Même chose pour les dégâts matériels, que plusieurs habitants ont pu constater après le début des travaux. «C’était la croix et la bannière pour faire reconnaître que les fissures étaient bien liées au chantier. Les CFF contestaient. Les personnes concernées ont dû mener un combat homérique pour obtenir des réparations qui n’étaient pas à la hauteur de leurs attentes. C’est quand même regrettable que la régie de transport, qui dispose d’énormes moyens, n’ait pas anticipé ce type de situation et n’ait pas été plus à l’écoute.»

Regardants sur les indemnités

De leurs côtés, les CFF reconnaissent avoir traité plusieurs demandes de propriétaires, commerçants, communes et autres tiers concernés par les travaux. Malgré tout, l’entreprise publique se défend de tout manquement. «Comme dans tout projet d’infrastructure, des demandes peuvent survenir concernant d’éventuels dommages. Dans le cadre de la construction du CEVA, cela a concerné un peu plus d’une dizaine de cas», confirme Frédéric Revaz, porte-parole pour les CFF. Qui ajoute qu’un budget était bel et bien prévu pour traiter d’éventuels problèmes. «Toutes les demandes d’indemnisation ont systématiquement été traitées et dans les cas avérés les propriétaires ont reçu une compensation.»

Alors pourquoi ces nombreux désaccords avec les habitants? «La réalisation d’infrastructures est financée par l’argent des contribuables et une indemnisation ne peut être versée que s’il est attesté que des dégâts en résultent. Les prises de position des CFF sont en outre faites sur la base de bureaux spécialisés», détaille Frédéric Revaz. Traduction: les CFF se montrent regardants avant de venir en aide aux habitants. «Des dédommagements ont été versés lorsque la responsabilité du chantier était engagée. Cela a concerné moins de la moitié des cas évoqués. Il peut bien entendu y avoir des désaccords. Les litiges sont alors tranchés par la Commission fédérale d’estimation, qui est compétente pour traiter ces cas.»

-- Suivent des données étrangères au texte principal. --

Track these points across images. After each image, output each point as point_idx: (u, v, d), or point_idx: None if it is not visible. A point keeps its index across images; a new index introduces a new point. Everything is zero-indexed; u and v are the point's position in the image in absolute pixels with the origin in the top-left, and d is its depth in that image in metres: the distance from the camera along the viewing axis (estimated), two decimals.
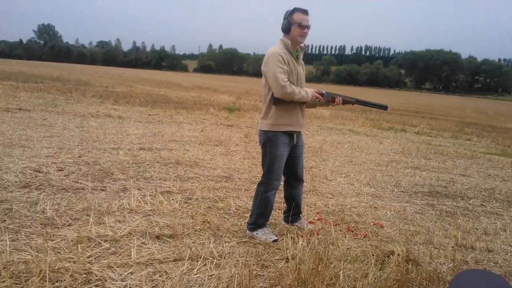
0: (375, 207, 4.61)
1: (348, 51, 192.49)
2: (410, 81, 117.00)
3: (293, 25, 3.26)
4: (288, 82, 3.20)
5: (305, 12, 3.29)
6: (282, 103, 3.28)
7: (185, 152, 6.37)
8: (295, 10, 3.28)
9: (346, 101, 3.55)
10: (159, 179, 4.85)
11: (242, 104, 16.02)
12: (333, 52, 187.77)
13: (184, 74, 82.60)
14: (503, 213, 4.92)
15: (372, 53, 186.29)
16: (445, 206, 4.93)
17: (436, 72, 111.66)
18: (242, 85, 41.74)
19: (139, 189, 4.35)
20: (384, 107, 3.78)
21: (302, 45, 3.46)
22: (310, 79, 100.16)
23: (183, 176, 5.09)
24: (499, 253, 3.65)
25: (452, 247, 3.63)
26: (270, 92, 3.30)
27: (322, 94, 3.42)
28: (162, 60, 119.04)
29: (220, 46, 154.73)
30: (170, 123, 9.40)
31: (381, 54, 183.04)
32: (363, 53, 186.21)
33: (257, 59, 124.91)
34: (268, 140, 3.37)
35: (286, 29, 3.31)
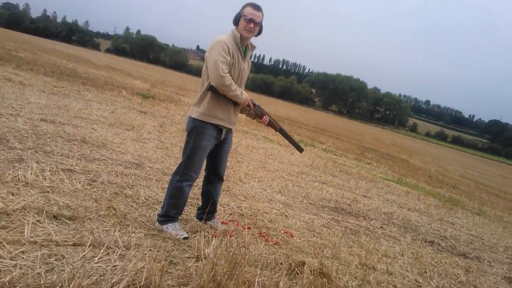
0: (286, 216, 4.59)
1: (266, 62, 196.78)
2: (319, 101, 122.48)
3: (241, 17, 3.21)
4: (228, 74, 3.06)
5: (256, 7, 3.25)
6: (216, 93, 3.12)
7: (92, 131, 5.87)
8: (247, 4, 3.25)
9: (271, 124, 3.61)
10: (61, 155, 4.37)
11: (157, 93, 15.39)
12: (253, 59, 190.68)
13: (95, 52, 77.85)
14: (400, 238, 5.18)
15: (289, 67, 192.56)
16: (349, 224, 5.08)
17: (343, 96, 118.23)
18: (158, 74, 40.53)
19: (37, 162, 3.86)
20: (300, 150, 3.94)
21: (253, 43, 3.42)
22: None
23: (88, 156, 4.65)
24: (397, 277, 3.78)
25: (356, 265, 3.70)
26: (208, 80, 3.12)
27: (254, 105, 3.35)
28: (73, 34, 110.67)
29: (138, 31, 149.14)
30: (77, 98, 8.67)
31: (296, 70, 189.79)
32: (280, 66, 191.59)
33: (176, 51, 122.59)
34: (195, 129, 3.19)
35: (235, 21, 3.26)
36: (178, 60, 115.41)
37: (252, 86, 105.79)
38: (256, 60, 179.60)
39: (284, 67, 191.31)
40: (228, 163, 6.31)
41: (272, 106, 44.29)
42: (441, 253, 5.10)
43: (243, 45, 3.28)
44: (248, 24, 3.19)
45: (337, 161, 10.98)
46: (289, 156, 9.06)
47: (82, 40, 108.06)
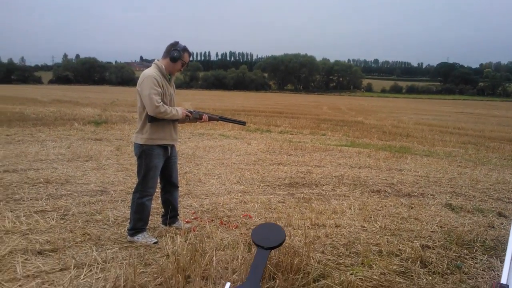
0: (244, 202, 5.16)
1: (213, 57, 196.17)
2: (274, 84, 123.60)
3: (180, 61, 3.74)
4: (162, 103, 3.57)
5: (191, 55, 3.85)
6: (156, 120, 3.64)
7: (54, 170, 6.26)
8: (186, 50, 3.80)
9: (211, 118, 4.11)
10: (31, 199, 4.78)
11: (109, 116, 15.66)
12: (199, 58, 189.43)
13: (39, 86, 75.74)
14: (349, 194, 5.84)
15: (237, 58, 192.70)
16: (302, 194, 5.70)
17: (295, 74, 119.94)
18: (106, 95, 40.22)
19: (11, 211, 4.28)
20: (243, 123, 4.47)
21: None
22: (179, 85, 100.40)
23: (55, 194, 5.07)
24: (344, 227, 4.41)
25: (308, 226, 4.31)
26: (145, 111, 3.62)
27: (190, 112, 3.89)
28: (11, 73, 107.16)
29: (77, 56, 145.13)
30: (31, 142, 8.95)
31: (245, 59, 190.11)
32: (228, 58, 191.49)
33: (119, 67, 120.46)
34: (144, 153, 3.69)
35: (174, 59, 3.71)
36: (124, 75, 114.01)
37: (205, 85, 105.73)
38: (202, 58, 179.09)
39: (232, 59, 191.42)
40: (187, 168, 6.90)
41: (229, 99, 44.73)
42: (386, 198, 5.77)
43: (167, 74, 3.80)
44: (182, 67, 3.79)
45: (293, 140, 11.63)
46: (246, 147, 9.63)
47: (22, 77, 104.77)
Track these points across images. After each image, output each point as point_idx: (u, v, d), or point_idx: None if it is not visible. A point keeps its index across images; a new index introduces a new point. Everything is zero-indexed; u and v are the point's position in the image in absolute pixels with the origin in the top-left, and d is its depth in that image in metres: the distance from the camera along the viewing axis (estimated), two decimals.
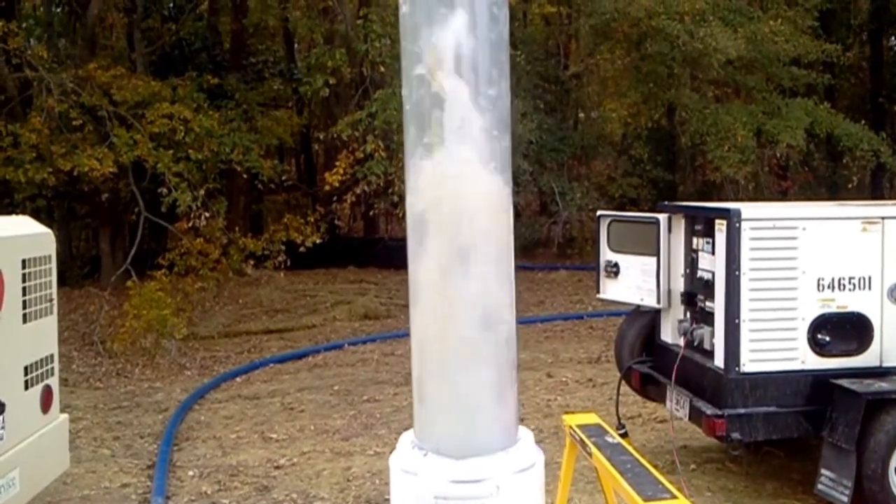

La régie rappelle également qu’avant le début des travaux, des états des lieux ont été dressés dans les bâtiments existants aux abords du tracé. Un travail qui a concerné plus de 350 parcelles, pour un total d’environ 2000 états des lieux. «De plus, pendant et après la construction du CEVA, un suivi des mouvements du terrain a été fait par des bureaux spécialisés. Ceci a permis d’attester de la bonne tenue des travaux et de vérifier la stabilité des terrains», ajoute le porte-parole.

Pas de quoi calmer les habitants mécontents, qui estiment être les grands perdants. «Avec tout ce que nous avons subi, on aurait pu se montrer plus généreux avec nous. Il faut que tout le monde sache que lorsqu’un tel projet sort de terre, ce sont les riverains qui trinquent!», persiste Romuald.